L’inaction comme politique
Devant les membres de la Commission-Jeunesse de son parti, Philippe Couillard a lancé, dimanche, un appel aux anglophones du Québec. «We need you», a-t-il clamé dans son discours de clôture. Son gouvernement n’a pourtant aucune solution pour contrer le déclin du réseau scolaire anglais. Aux anglophones comme aux francophones, son message est le même: l’équilibre linguistique est atteint. En matière de langue, l’inaction s’impose.
Les jeunes libéraux de Montréal ont présenté une résolution pour mettre sur pied un projet pilote permettant à des élèves francophones qui, en vertu de la Charte de la langue française, n’ont pas le droit de fréquenter l’école anglaise, de s’y inscrire. Seul un petit nombre d’élèves — environ 1000, a-t-on évoqué — aurait pu ainsi s’instruire en anglais. Après un débat qui a donné lieu à des échanges passionnés, la résolution fut rejetée, au grand soulagement du premier ministre et de son ministre responsable de la Protection de la langue française, Luc Fortin.
Le déclin du réseau scolaire anglophone est bien réel. Selon les données de l’Office québécois de la langue française, le nombre d’élèves dans les écoles du Québec a baissé de 1,6 million à 1 million de 1971 à 2015. Mais pour les écoles anglaises, la chute, en proportion, a été beaucoup plus marquée, de 260000 à 95000, une réduction de près des deux tiers.
Tout comme son pendant francophone, le réseau scolaire anglais est frappé par le déclin démographique. Mais alors que le réseau scolaire français profite de l’apport des enfants des immigrants pour atténuer le phénomène, les commissions scolaires anglaises ne peuvent compter que sur la croissance naturelle du nombre d’enfants dont un des deux parents a fréquenté l’école primaire ou secondaire en anglais au Canada — la condition que dicte la loi 101 pour avoir accès à l’école anglaise. Cette décroissance est aggravée par les départs d’anglophones vers d’autres cieux.
La solution des jeunes libéraux de Montréal consiste à angliciser les francophones pour maintenir les écoles anglaises à flot. En fait, elle trahit la forte attraction de la langue anglaise au Québec, une réalité que le gouvernement Couillard tente d’occulter. Aux yeux de ces jeunes libéraux, il va de soi que de nombreux parents francophones n’hésiteraient pas à envoyer leurs enfants à l’école anglaise si on leur en donnait le droit. Le pire, c’est qu’ils ont sans aucun doute raison.
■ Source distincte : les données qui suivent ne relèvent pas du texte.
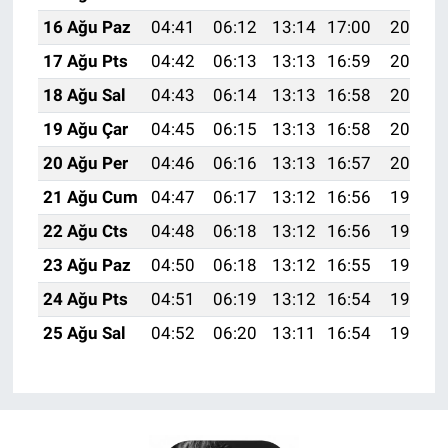
16 Ağu Paz
04:41
06:12
13:14
17:00
20:05
17 Ağu Pts
04:42
06:13
13:13
16:59
20:04
18 Ağu Sal
04:43
06:14
13:13
16:58
20:02
19 Ağu Çar
04:45
06:15
13:13
16:58
20:01
20 Ağu Per
04:46
06:16
13:13
16:57
20:00
21 Ağu Cum
04:47
06:17
13:12
16:56
19:58
22 Ağu Cts
04:48
06:18
13:12
16:56
19:57
23 Ağu Paz
04:50
06:18
13:12
16:55
19:55
24 Ağu Pts
04:51
06:19
13:12
16:54
19:54
25 Ağu Sal
04:52
06:20
13:11
16:54
19:53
La vitalité de la communauté anglophone au Québec n’est pas menacée, même si ses écoles se dépeuplent. Ses établissements d’enseignement supérieur, sans parler du marché du travail, lui permettent de compenser. La moitié des étudiants des cégeps anglais viennent du réseau scolaire français et les trois universités anglophones, au premier chef la vénérable Université McGill, assurent le rayonnement du Québec anglophone.
Préoccupée par le dépeuplement des écoles anglaises, une association comme le Quebec Community Groups Network (QCGN) n’a jamais préconisé de puiser dans le bassin des élèves francophones pour remédier à la situation. Reprenant une proposition du rapport de Gretta Chambers, publié en 1992, l’association propose plutôt que la Charte de la langue française soit modifiée afin de permettre aux enfants d’immigrants en provenance des États-Unis et des pays du Commonwealth de fréquenter l’école anglaise, comme c’est le cas pour les Canadiens. Il s’agit d’une proposition qui apparaît beaucoup plus sensée que de miser cyniquement sur l’assimilation des francophones.
En livrant, dimanche, une bonne part de son discours de clôture en anglais, Philippe Couillard a tenu à rassurer les anglophones, cette clientèle acquise au Parti libéral, en affirmant que leur présence était nécessaire et désirée, et en les invitant à convaincre leurs amis qui sont partis de revenir au Québec.
Mais au-delà de ces bonnes paroles, les anglophones ne doivent s’attendre à rien de concret. À maintes reprises, Philippe Couillard a fermé la porte au nécessaire renforcement de la loi 101 pour mieux protéger la langue française; il ne peut raisonnablement proposer de modifier la Charte de la langue française pour contrer le déclin de l’école anglaise. En matière linguistique, l’inaction lui tient lieu de politique. Paradoxalement, si le français au Québec était aussi fort que le chef libéral le prétend — et si nous étions dans un pays normal —, il n’y aurait pas de mal à permettre aux anglophones de contrer l’inexorable déclin de leur réseau scolaire.